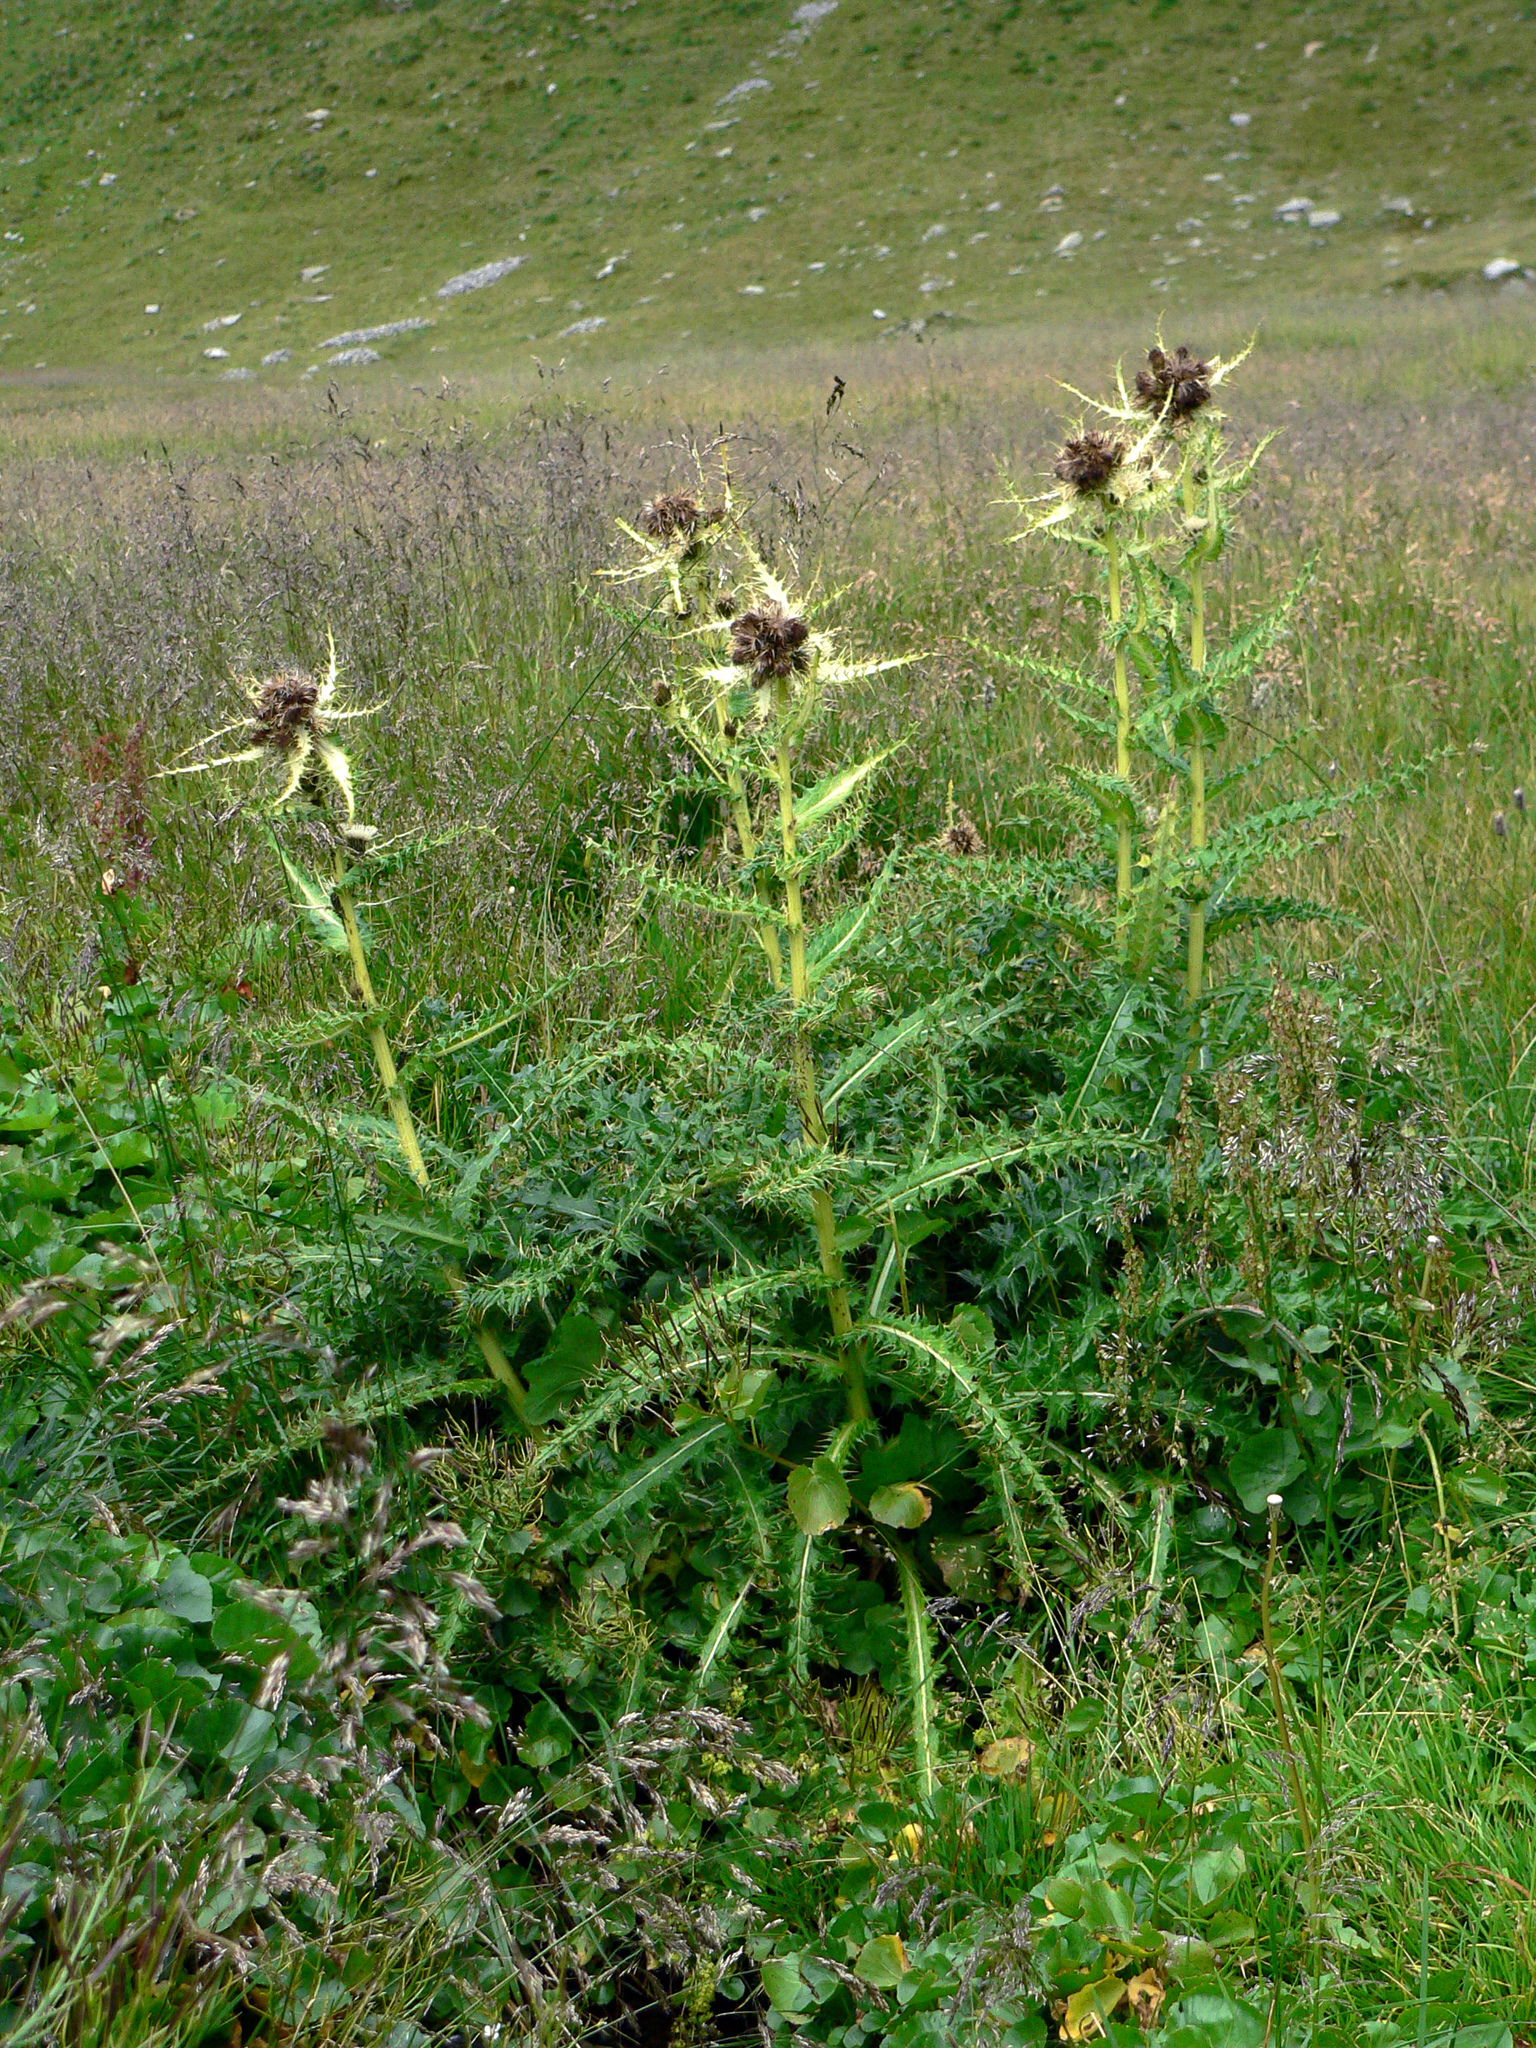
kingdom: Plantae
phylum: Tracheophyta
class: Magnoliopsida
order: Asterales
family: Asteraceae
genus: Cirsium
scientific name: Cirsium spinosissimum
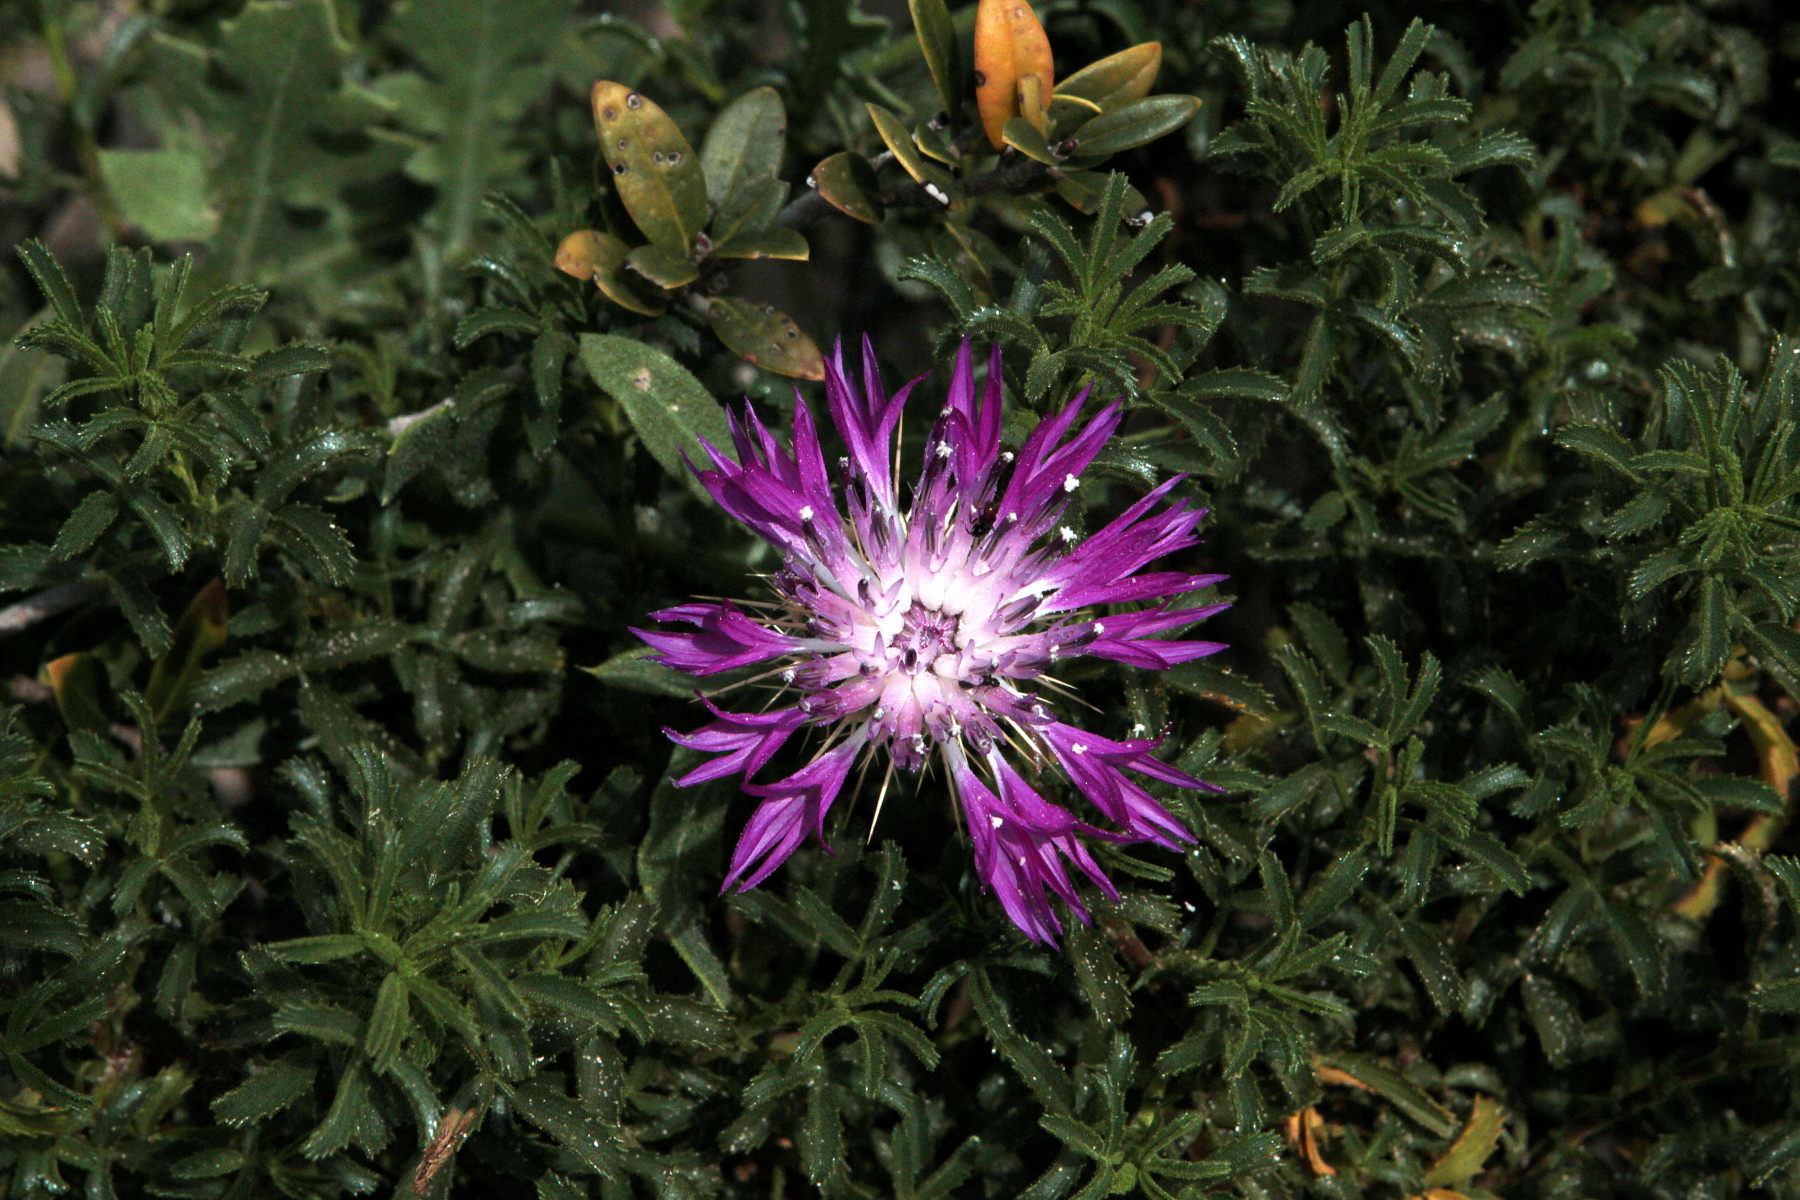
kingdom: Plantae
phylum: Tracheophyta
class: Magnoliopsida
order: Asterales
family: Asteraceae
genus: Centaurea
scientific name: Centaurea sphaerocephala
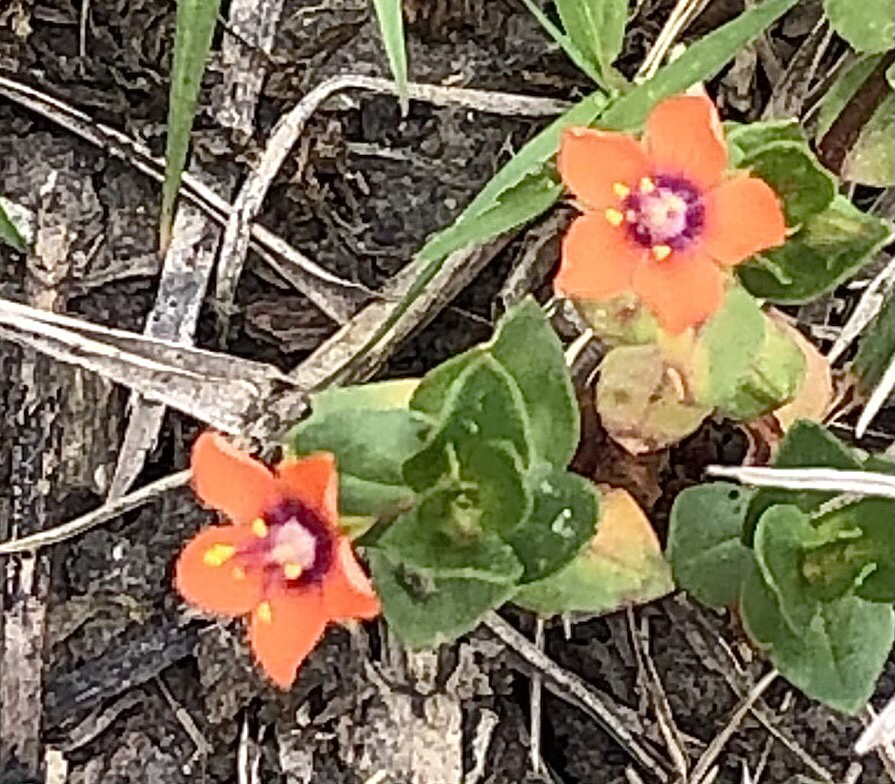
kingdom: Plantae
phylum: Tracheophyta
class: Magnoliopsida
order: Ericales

### Exercise
Can you update the material by replacing "scientific name" with "species" and leaving every other line unchanged? Leave the pictures out of your answer.

### Answer below
kingdom: Plantae
phylum: Tracheophyta
class: Magnoliopsida
order: Asterales
family: Asteraceae
genus: Cirsium
species: Cirsium spinosissimum
kingdom: Plantae
phylum: Tracheophyta
class: Magnoliopsida
order: Asterales
family: Asteraceae
genus: Centaurea
species: Centaurea sphaerocephala
kingdom: Plantae
phylum: Tracheophyta
class: Magnoliopsida
order: Ericales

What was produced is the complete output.